Наш кубрик выходил окнами на улицу Сяде. Напротив, через узкую улицу, -- окна швейного ателье "Лембиту". У входа в кубрик, справа от двери стояла видавшая виды казенного коричневого цвета тумбочка, рядом -- такого же цвета табуретка. Это рабочее место дневального по роте. Слева от двери -- красная авральная лампочка, которая начинала мигать при объявлении тревоги, над дверью -- синяя лампочка ночного света, включаемая после отбоя. В кубрике вдоль стен выстроились наши "четвероногие друзья" -- металлические кровати. На спинке каждой прицеплена бирка с наклеенной бумажкой, на ней указаны номер роты и фамилия курсанта.
В баталерке с двух сторон стеллажи, где у каждого своя ячейка, стол для глаженья формы, утюг. Тут же двухпудовая гиря, ее тягали перед сном. В баталерке же в напряженную экзаменационную пору сидели над конспектами и клевали носом коряги-мореходы.
Гальюн выходил окном во двор, через это открытое окно возвращались ночью самовольщики. Справа у входа в это важное заведение -- "толчок", слева -- писсуары для сдачи "отстоя". В гальюне всегда идеальная чистота.
Основная тяжесть текущих приборок ложилась на дневального по роте. Добросовестность и тщательность работы проверялась дежурным офицером древним драконовским способом: офицер доставал носовой платок и проводил по нижней раме койки или за батареей отопления. В случае обнаружения пыли "фитиль" был обеспечен: за плохую приборку командир роты мог отвалить пять нарядов вне очереди, а старшина изыскивал возможность подогнать выполнение нарядов в день увольнения, когда все порядочные люди позволяли себе расслабиться в обществе прекрасных представительниц лучшей половины человечества. Надежным и верным партнером уборщика гальюна была безотказная подружка-швабра.
В общем, порядок в экипаже поддерживался всегда.
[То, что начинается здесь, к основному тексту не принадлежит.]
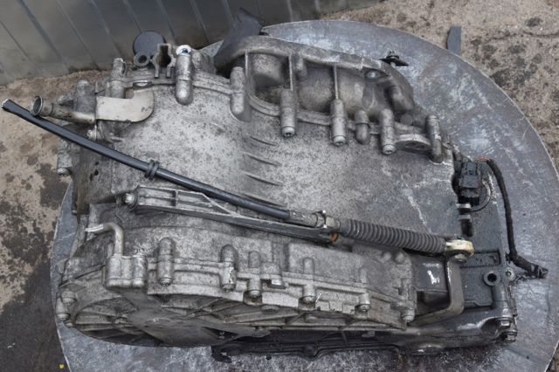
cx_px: 280
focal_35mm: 57
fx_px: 885
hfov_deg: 35.1
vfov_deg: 23.8
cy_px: 186
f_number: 13
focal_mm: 38
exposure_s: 1/200
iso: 800
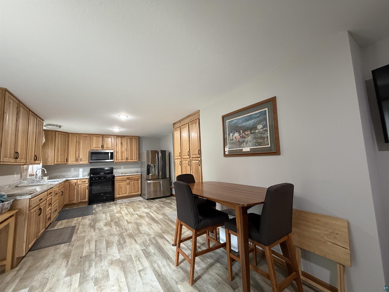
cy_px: 146
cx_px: 194
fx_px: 157
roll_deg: +2.3
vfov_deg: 85.7
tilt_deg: +6.9
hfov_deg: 102.1
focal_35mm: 14
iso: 400
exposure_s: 1/60
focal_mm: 2.22
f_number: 2.2
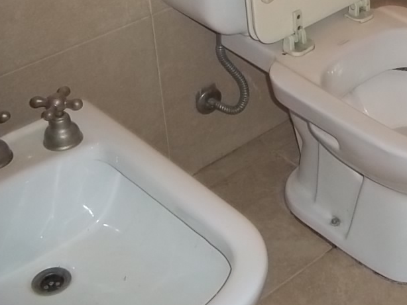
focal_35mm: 75
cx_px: 406
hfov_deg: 24.8
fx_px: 882
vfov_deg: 19.2
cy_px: 18
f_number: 3.1
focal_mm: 6.5
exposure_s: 1/30
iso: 160
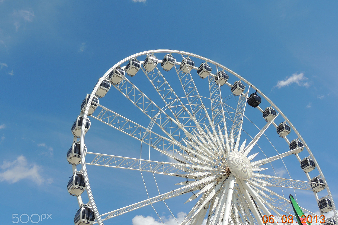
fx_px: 394
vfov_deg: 31.9
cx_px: 170
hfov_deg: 46.4
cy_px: 119
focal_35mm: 42
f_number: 3.7
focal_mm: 7.1
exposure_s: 1/1600
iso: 100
И туда никогда не ступала женская нога...
Мы получили робу, "гады", фуражки, которые с легкой руки Игоря Сараева назвали "типа спящего железнодорожника". До нас недавно курсанты носили бескозырки, на ленточках которых красовалась надпись:
TALLINNA MEREKOOL и ТАЛЛИНСКОЕ МОРЕХОДНОЕ УЧИЛИЩЕ
Теперь эта традиция была нарушена. Но многие наши ребята разжились у выпускников бескозырками, имелась она и у меня.
Роба была почти одного размера для всех, что вызвало заметные неудобства: у долговязых штаны доходили до щиколоток, у низкорослых опускались ниже пяток. Переодевшись, многие не узнавали друг друга, а некоторые даже и себя. Подойдешь к зеркалу и опешишь: оттуда на тебя уставится незнакомец с вызывающе торчащими по сторонам ушами и головой, сверкающей, как петушиное колено. Становилось даже жаль себя.
Впрочем, старшина сказал бы: "Солдат должен наводить страх на противника". А тренировки по строевой мудрости проводились у нас поначалу регулярно. Подавалась команда "Отбой!", мы раздевались и ложились, тотчас следовала команда "Подъем!" -- мы поднимались, одевались... ну, и так далее. Движения наши были скованными и заторможенными, поэтому как правило, в норматив времени не укладывались. И следовало все с начала: "Подъем!", "Отбой!", так несколько раз подряд. Ведь еще Суворов говорил: "Тяжело в учении -- легко в бою".
Отходя ко сну, курсант был обязан уложить свою форму в определенном порядке: брюки, форменка, тельник, флотский ремень сворачивался, и все накрывалось фуражкой.
Научились работать иглой и утюгом. Приходилось отмечать каждый предмет формы белыми нитками, а брюки должны были выглажены так, чтобы стрелки начинали резать еще до прикосновения к ним.
Параллельно мы познавали азы и других курсантских наук. Прежде всего курсант обязан знать, сколько категорий состояния имеют курсантские носки. А именно: первая -- когда брошенный носок прилипает к переборке, вторая -когда можно остригать ногти, не снимая носков, третья -- когда можно снять носки, не снимая ботинок. Наконец -- когда вес носков равен весу резинок.
Наиболее опасен в курсантском обиходе носок первой категории, когда можно в ответ схлопотать увесистым "гадом" по оттопыренному уху или по сверкающей голове.
Мы, курсанты первого курса судоводительского отделения, объединены в роту, в роте два взвода -- эстонский и русский, в каждом взводе по два отделения.
Командиром нашей второй роты был капитан-лейтенант В. Колесников. Это атлетического телосложения симпатичный мужчина с незначительным дефектом речи, который позволял ему почти после каждого произнесенного слова добавлять вдогонку принятое на флоте словечко "бенть".